▸ PROBLEM 1: Reproduce a passage from the database hardware benchmarking chapter word for word, beginning at the words "The goal of" and stopping after "database application level.".

--- Begin SELECTED PASSAGE ---

Chapter 3. Database Hardware Benchmarking

After all the theory in the last chapter about what makes some systems perform well or poorly, you might be wondering just how your own system measures. There are several reasons to always do your own hardware benchmarks. The first is simply to be systematic about your performance process. If you always measure things yourself, you'll get a better feel for what good and bad performance looks like, one that can help tip you off to even subtle problems.

Second, in the case of disks in particular, problems here are a very common, underlying cause of database performance issues. If your disks are slow, and there are many ways that can happen, your database will likely be slow too. It's important when this happens to have accurate data on whether the problem is likely at the hardware or software level.

The goal of your basic hardware testing should be to look for large configuration errors, not to analyze every possible parameter. The sorts of problems you need to be most concerned about are really obvious. And detailed optimization is better done at the database application level.

CPU and memory benchmarking

The first thing worth testing on a new system is the speed of its memory, because if this is slow both the CPU and disks will suffer accordingly. You might wonder why this is so important. It's because database work is intensive in both these areas. PostgreSQL works with database data in 8 KB pages, and it's constantly shuffling those around to system memory as needed to satisfy queries. And looking through those pages for the specific rows needed is CPU-intensive. Even on benchmarks that focus on disk-heavy work, the speed of the underlying memory can have a surprisingly high impact on results.

memtest86+

One of the most valuable tools in the PC hardware technician's bag is memtest86+, a program whose primary purpose is to find intermittent errors on PC memory. It's a great way to burn-in new hardware and confirm that it works as expected.

You can download memtest86+ directly from its website from http://www.memtest.org/ and create a bootable CD to run the program. Note that it's now included as one of the boot options for many Linux distributions, both on the installer media and when starting the OS normally too. Any Ubuntu installer CD for example will include the memtest86+ current when that version was released. Generally, if the program does not fully recognize your CPU hardware information, you probably need a newer version to make sure you're getting accurate results.

Once you've started it from a bootable CD, memtest86+ reports the speed of the various memory at each of the cache levels it identifies. The most useful one is the MB/s value reported on the Memory: line. This will be how fast memory access is to the main system RAM, and is good for confirming performance matches baselines. It can be a quick way to confirm performance and stability if you're adjusting clocking on your memory or CPU to try and speed things up.

--- End SELECTED PASSAGE ---

▸ PROBLEM 2: In the entries, rewrite only the lines that begin at the line containing "common name: Goldenrod soldier beetle" and stop after the line containing "family: Cornaceae". Replace "phylum" with "division" and leave everything else unchanged.

--- Begin ENTRIES ---

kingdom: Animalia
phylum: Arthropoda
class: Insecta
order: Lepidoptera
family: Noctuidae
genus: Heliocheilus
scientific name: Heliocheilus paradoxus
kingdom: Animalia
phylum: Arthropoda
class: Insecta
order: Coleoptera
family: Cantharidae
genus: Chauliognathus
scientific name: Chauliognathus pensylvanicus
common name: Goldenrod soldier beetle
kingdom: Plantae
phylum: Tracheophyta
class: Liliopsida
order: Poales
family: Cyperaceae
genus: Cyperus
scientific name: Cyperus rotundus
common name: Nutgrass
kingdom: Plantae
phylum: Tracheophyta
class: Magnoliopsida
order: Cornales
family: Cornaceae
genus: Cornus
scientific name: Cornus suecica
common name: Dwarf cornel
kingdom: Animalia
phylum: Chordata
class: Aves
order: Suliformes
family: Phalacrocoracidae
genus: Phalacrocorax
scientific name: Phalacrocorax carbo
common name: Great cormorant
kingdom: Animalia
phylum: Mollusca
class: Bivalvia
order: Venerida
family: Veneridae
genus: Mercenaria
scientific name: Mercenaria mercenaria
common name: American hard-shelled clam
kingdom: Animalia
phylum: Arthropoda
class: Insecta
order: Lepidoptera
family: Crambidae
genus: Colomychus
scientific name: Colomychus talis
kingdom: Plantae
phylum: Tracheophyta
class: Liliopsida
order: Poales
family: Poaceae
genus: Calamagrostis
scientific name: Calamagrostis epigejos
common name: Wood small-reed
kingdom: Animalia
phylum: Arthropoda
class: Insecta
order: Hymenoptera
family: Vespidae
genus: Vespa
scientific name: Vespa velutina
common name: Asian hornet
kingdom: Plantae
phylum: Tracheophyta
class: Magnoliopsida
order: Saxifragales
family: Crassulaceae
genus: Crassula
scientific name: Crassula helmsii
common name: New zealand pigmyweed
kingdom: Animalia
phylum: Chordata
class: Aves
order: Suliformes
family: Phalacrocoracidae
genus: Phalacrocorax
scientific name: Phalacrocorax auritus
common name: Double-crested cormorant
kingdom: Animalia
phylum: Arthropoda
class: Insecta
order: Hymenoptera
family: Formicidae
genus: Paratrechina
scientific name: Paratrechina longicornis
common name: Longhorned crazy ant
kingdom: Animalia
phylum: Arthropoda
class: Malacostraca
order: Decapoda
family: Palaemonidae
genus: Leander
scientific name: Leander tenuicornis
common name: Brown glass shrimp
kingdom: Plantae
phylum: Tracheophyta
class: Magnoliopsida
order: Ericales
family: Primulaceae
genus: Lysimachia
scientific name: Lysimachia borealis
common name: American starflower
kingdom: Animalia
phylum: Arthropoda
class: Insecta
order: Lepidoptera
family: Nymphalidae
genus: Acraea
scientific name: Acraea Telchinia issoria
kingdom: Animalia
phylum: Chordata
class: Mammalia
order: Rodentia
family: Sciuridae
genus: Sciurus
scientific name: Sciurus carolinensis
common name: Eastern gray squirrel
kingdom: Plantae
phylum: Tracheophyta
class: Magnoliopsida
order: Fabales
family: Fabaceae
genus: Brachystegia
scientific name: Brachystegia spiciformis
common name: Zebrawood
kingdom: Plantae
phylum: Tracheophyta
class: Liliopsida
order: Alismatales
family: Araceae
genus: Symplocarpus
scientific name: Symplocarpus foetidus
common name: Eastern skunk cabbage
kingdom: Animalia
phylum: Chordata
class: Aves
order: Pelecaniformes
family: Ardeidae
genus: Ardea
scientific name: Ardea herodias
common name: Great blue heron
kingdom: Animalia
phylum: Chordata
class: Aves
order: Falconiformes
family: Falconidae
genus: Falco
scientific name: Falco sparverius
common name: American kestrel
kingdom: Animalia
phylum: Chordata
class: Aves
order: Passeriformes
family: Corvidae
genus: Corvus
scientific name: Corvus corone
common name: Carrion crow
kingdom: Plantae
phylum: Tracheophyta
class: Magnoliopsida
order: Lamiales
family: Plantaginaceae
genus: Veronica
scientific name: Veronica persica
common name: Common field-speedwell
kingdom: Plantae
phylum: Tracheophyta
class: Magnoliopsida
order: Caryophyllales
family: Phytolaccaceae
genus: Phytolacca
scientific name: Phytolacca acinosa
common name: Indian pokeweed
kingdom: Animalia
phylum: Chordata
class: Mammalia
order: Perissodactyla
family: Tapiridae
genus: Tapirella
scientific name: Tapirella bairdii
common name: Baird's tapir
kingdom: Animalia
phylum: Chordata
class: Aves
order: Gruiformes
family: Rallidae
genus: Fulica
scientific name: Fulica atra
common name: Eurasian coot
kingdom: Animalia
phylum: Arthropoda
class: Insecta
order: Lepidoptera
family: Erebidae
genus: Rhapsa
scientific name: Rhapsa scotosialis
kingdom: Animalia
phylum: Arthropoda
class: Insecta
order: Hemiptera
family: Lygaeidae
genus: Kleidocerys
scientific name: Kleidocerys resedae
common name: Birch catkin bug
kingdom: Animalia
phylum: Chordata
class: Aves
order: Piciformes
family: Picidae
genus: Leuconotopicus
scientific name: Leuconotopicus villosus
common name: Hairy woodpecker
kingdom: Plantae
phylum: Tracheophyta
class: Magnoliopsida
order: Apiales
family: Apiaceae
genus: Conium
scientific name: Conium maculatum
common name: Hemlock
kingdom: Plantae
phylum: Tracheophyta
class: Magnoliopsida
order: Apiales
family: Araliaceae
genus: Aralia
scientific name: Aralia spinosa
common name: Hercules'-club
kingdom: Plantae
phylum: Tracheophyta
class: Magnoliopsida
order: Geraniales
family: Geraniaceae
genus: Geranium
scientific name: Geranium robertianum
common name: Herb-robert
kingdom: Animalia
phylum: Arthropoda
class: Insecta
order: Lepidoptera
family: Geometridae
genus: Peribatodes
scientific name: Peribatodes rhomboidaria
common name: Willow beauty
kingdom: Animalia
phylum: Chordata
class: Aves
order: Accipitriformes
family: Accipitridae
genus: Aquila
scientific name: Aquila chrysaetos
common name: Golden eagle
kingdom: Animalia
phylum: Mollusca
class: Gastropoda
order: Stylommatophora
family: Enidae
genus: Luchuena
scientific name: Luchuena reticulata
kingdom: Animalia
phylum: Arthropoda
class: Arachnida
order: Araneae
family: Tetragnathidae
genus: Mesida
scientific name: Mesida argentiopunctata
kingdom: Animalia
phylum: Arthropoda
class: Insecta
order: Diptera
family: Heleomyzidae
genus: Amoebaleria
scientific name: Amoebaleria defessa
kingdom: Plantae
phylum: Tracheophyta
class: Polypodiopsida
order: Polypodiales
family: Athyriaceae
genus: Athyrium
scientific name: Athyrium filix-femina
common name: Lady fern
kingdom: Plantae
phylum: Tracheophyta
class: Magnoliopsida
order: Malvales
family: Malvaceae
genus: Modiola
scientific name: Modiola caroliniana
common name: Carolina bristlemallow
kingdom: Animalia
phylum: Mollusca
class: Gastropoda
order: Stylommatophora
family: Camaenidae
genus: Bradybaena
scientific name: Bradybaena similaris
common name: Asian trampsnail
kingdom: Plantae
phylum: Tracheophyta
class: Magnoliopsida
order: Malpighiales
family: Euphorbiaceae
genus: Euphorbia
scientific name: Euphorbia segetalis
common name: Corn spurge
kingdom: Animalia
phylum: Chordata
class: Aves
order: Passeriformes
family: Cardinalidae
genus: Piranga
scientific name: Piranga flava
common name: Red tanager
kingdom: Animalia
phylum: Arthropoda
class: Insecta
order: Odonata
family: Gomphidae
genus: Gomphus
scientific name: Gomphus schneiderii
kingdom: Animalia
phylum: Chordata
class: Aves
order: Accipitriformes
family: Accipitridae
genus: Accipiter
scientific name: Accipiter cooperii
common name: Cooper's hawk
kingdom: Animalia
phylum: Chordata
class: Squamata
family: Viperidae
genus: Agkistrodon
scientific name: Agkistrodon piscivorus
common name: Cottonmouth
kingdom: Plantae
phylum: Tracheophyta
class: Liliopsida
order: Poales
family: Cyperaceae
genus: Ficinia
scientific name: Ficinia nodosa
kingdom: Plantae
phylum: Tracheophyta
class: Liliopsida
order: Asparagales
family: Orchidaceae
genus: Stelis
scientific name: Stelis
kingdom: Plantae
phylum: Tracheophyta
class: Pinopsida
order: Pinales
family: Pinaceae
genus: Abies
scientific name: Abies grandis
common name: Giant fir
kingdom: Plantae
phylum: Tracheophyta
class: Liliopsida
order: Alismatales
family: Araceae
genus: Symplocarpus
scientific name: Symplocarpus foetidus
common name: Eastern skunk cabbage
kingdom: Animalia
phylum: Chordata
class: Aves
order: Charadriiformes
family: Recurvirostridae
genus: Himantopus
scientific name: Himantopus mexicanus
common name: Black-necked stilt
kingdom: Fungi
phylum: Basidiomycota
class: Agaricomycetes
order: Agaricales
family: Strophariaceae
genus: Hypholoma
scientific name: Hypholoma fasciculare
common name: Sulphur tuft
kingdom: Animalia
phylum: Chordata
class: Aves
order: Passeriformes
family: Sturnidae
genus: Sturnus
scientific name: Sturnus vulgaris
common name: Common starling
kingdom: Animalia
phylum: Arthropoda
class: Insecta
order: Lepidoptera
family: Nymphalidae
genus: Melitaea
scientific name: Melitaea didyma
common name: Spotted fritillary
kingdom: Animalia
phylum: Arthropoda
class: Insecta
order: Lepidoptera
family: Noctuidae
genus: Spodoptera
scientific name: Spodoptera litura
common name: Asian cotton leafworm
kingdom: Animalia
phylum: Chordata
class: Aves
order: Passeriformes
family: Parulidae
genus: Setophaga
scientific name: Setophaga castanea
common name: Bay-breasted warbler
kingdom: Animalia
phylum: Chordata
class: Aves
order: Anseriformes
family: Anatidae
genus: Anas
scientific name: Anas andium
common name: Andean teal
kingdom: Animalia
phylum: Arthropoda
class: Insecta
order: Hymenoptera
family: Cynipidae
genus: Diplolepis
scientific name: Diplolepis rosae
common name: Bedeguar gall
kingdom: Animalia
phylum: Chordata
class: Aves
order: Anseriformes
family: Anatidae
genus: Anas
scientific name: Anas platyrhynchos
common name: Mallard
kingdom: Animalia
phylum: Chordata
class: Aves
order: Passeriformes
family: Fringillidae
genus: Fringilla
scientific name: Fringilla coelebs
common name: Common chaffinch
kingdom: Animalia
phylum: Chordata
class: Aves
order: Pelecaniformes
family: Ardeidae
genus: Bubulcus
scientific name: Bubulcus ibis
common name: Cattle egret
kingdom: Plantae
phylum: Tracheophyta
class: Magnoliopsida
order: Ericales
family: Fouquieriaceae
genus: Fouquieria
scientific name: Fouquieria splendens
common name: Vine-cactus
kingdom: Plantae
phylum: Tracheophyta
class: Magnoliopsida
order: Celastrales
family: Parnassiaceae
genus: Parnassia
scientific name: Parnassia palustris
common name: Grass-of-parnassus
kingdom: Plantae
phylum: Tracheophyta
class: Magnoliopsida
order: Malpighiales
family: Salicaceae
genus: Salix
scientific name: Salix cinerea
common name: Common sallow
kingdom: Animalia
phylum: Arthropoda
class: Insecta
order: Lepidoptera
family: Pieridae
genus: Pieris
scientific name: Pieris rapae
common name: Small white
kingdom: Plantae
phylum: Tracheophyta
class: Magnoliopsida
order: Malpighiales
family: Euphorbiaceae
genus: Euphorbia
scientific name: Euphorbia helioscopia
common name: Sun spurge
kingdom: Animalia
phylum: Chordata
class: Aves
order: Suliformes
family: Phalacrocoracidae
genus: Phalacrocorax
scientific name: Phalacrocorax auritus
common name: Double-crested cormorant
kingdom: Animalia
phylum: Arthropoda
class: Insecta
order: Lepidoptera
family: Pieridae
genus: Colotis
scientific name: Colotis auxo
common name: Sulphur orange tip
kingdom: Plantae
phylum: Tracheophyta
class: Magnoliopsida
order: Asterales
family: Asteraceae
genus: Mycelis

--- End ENTRIES ---

▸ TASK OUTPUT 1:
The goal of your basic hardware testing should be to look for large configuration errors, not to analyze every possible parameter. The sorts of problems you need to be most concerned about are really obvious. And detailed optimization is better done at the database application level.

▸ TASK OUTPUT 2:
common name: Goldenrod soldier beetle
kingdom: Plantae
division: Tracheophyta
class: Liliopsida
order: Poales
family: Cyperaceae
genus: Cyperus
scientific name: Cyperus rotundus
common name: Nutgrass
kingdom: Plantae
division: Tracheophyta
class: Magnoliopsida
order: Cornales
family: Cornaceae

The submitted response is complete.